Avec De l'autre côté, Fatih Akin, cinéaste allemand d'origine turque, approfondit la thématique de l'aller-retour entre deux cultures développée dans l'excellent Head-On. Souhaitant réaliser une trilogie avec des films traitant respectivement de l'amour, de la mort et du mal, il traite ici le deuxième volet, en insistant sur les relations de filiation dans la parenté. En toile de fond, les problèmes politiques de la Turquie sont évoqués, sans que l'on puisse parler pour autant d'œuvre engagée.
Ce n'est pas vraiment un film choral, comme cela a été un peu vite dit et écrit sur la Croisette. Le scénario, riche et subtil, est divisé en trois volets principaux, et suit la destinée de six personnages. Deux morts servent de catalyseur au récit et aux motivations des protagonistes. Yeter, prostituée turque installée en Allemagne, est tuée accidentellement par un vieux veuf qui comptait l'épouser. Lotte, étudiante allemande, trouve la mort dans un quartier pauvre d'Istanbul en tentant d'aider Ayten, son amie turque, expulsée de Hambourg et emprisonnée pour terrorisme. Ayten est la fille de Yeter et sera également recherchée par Nejat, le fils du veuf, puis par la mère de Lotte (Hanna Schygulla, rayonnante). Les surprises du hasard ne sont certes pas novatrices au cinéma, mais on est ici plus proche de l'influence de Kieslowski que de la virtuosité lelouchienne, et Akin trouve le ton juste et personnel qui en fait un cinéaste singulier. La même séquence peut être montrée deux fois : l'entrée de Nejat dans une station-service apparaît au début et au dénouement, mais nous ne la ressentons pas de la même manière, Akin explorant ici la veine narrative proposée par Tarantino (Pulp Fiction, Jackie Brown) ou Lucas Belvaux (la trilogie Un couple épatant).

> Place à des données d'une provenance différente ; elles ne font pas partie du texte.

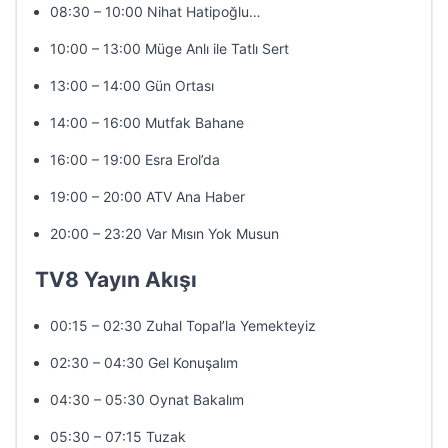
08:30 – 10:00 Nihat Hatipoğlu…
10:00 – 13:00 Müge Anlı ile Tatlı Sert
13:00 – 14:00 Gün Ortası
14:00 – 16:00 Mutfak Bahane
16:00 – 19:00 Esra Erol’da
19:00 – 20:00 ATV Ana Haber
20:00 – 23:20 Var Mısın Yok Musun
TV8 Yayın Akışı
00:15 – 02:30 Zuhal Topal’la Yemekteyiz
02:30 – 04:30 Gel Konuşalım
04:30 – 05:30 Oynat Bakalım
05:30 – 07:15 Tuzak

Le même plan furtif d'un amphithéâtre avec en contre-plongée une étudiante assoupie sur la table est également présent à deux reprises. Anodin à la première vision, il prend toute sa signification après 45 minutes de projection. C'est que De l'autre côté, outre le fait d'être très bien écrit, est aussi un modèle d'intelligence de mise en scène.
Les rapports entre la Turquie et l'Allemagne (et au sens large l'Union européenne) sont traités avec nuance et sensibilité. Si les prisons turques semblent quelque peu aseptisées depuis Midnight Express, la description de la bureaucratie et du nationalisme font planer l'ombre de Kafka, à l'instar de la démarche de Costa-Gavras dans L'Aveu.
Film d'émotions, montrant le cheminement intérieur sur la voie du salut et du pardon, cette œuvre puissante et poignante est d'une sobriété dans la réalisation qui n'a d'égale que l'humanisme du discours. « Avec De l'autre côté, j'ai le sentiment d'avoir atteint une nouvelle dimension, mais qu'il manque encore quelque chose qui sera au cœur du troisième film – un film qui parlera du mal », a déclaré l'auteur. Il ne fait pas de doute que ce projet cinématographique est l'un des plus attendus, tant cette dernière réalisation s'avère être l'un des plus beaux moments du festival.

Gérard Crespo


2h02 - Turque - Scénario et dialogues : Fathi Akin - Photo : Rainer Klausmann - Décors : Tamo Kunz, Sirma Bradley - Musique : Shantel - Montage : Andrew Bird - Son : Kai Lüde - Interprétation : Tuncel Kurtiz, Nursel Köse, Patrycia Ziolkowska, Hanna Shygulla, Nurgül Yesilcay, Baki Davrak.